Paired corpus of 1,789,406 posts across nine crisis events (COVID-19; Jan. 6 Capitol attack; 2020 and 2024 U.S. elections; Dobbs/Roe v. Wade; 2020 BLM protests; U.S. midterms; Utah shooting; U.S.–Iran war) used to compare observed vs. LLM-generated political discourse.

Key details

  • Across events, synthetic discourse is more negative, shows less sentiment dispersion, is structurally more regular (shorter-tailed distributions), and is lexically more abstract; observed discourse exhibits broader emotional variation, longer-tailed structural distributions, and more context-specific, colloquial markers.
  • Differences are event-dependent (larger for fast-moving, decentralized crises, smaller for formal/institutional events); authors (Gunjan, Sidahmed Benabderrahmane, Talal Rahwan; arXiv 2026-05-12) propose an event-level 'Caricature Gap' metric and argue population-level auditing complements sentence-level detectors.
Source evidence

Abstract

Large Language Models (LLMs) can generate fluent political text at scale, raising concerns about synthetic discourse during crises and social conflict. Existing AI-text detection often focuses on sentence-level cues such as perplexity, burstiness, or token irregularities, but these signals may weaken as generative systems improve. We instead adopt a Computational Social Science perspective and ask whether synthetic political discourse behaves like an observed online population. We construct a paired corpus of 1,789,406 posts across nine crisis events: COVID-19, the Jan. 6 Capitol attack, the 2020 and 2024 U.S. elections, Dobbs/Roe v. Wade, the 2020 BLM protests, U.S. midterms, the Utah shooting, and the U.S.-Iran war. For each event, we compare observed discourse from social platforms with synthetic discourse generated for the same context. We evaluate four dimensions: emotional intensity, structural regularity, lexical-ideological framing, and cross-event dependency, using mean gaps and dispersion evidence. Across events, synthetic discourse is fluent but population-level unrealistic.
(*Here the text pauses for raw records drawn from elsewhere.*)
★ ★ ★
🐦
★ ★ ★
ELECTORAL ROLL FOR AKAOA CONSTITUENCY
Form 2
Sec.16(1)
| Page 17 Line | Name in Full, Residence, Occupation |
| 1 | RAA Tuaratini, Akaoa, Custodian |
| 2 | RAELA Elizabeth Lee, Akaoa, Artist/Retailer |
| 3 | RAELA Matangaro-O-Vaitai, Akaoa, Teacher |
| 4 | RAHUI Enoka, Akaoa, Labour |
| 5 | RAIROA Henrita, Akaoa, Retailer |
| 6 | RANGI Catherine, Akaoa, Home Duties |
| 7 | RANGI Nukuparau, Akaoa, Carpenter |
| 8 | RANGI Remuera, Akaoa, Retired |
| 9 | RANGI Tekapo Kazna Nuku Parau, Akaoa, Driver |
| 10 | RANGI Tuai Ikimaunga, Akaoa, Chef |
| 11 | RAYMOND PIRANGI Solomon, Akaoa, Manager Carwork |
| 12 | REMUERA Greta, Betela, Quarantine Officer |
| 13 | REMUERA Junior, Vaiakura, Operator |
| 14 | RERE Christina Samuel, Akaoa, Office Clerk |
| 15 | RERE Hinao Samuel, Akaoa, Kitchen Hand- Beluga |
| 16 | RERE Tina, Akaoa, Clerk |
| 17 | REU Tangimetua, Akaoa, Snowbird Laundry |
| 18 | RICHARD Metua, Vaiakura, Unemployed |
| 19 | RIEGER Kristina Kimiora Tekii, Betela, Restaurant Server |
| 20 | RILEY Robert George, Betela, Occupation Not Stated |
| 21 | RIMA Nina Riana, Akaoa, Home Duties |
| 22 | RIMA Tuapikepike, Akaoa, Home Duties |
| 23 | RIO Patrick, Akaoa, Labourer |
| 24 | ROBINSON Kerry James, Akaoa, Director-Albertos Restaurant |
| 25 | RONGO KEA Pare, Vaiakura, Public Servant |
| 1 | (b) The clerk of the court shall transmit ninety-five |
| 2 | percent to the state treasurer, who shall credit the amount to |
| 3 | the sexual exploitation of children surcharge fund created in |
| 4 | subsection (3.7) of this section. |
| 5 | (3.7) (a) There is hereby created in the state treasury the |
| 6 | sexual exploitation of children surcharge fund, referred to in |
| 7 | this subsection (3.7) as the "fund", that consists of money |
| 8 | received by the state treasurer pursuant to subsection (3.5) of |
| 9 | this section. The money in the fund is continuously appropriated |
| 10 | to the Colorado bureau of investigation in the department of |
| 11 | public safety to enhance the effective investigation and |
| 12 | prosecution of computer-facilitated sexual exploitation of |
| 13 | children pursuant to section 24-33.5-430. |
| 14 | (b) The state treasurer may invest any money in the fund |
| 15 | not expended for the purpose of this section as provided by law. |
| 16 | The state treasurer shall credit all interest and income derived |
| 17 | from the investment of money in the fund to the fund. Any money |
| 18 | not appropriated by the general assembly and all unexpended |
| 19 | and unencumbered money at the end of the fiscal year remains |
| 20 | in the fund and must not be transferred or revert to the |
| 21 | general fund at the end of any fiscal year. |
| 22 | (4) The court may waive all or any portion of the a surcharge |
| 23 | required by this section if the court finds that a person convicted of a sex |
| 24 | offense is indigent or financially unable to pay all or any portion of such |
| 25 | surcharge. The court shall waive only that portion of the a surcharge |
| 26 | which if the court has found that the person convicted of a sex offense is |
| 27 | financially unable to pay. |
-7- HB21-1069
It is generally more negative and less dispersed in sentiment, structurally more regular, and lexically more abstract than observed discourse. Observed discourse instead shows broader emotional variation, longer-tailed structural distributions, and more context-specific, colloquial lexical markers. These differences are event-dependent: larger for fast-moving, decentralized crises and smaller for formal or institutionally mediated events. We summarize them with a simple event-level measure, the Caricature Gap. Our findings suggest that the main limitation of synthetic political discourse is not grammar or fluency, but reduced population realism. Population-level auditing complements traditional text-detection and provides a CSS framework for evaluating the social realism of generated discourse.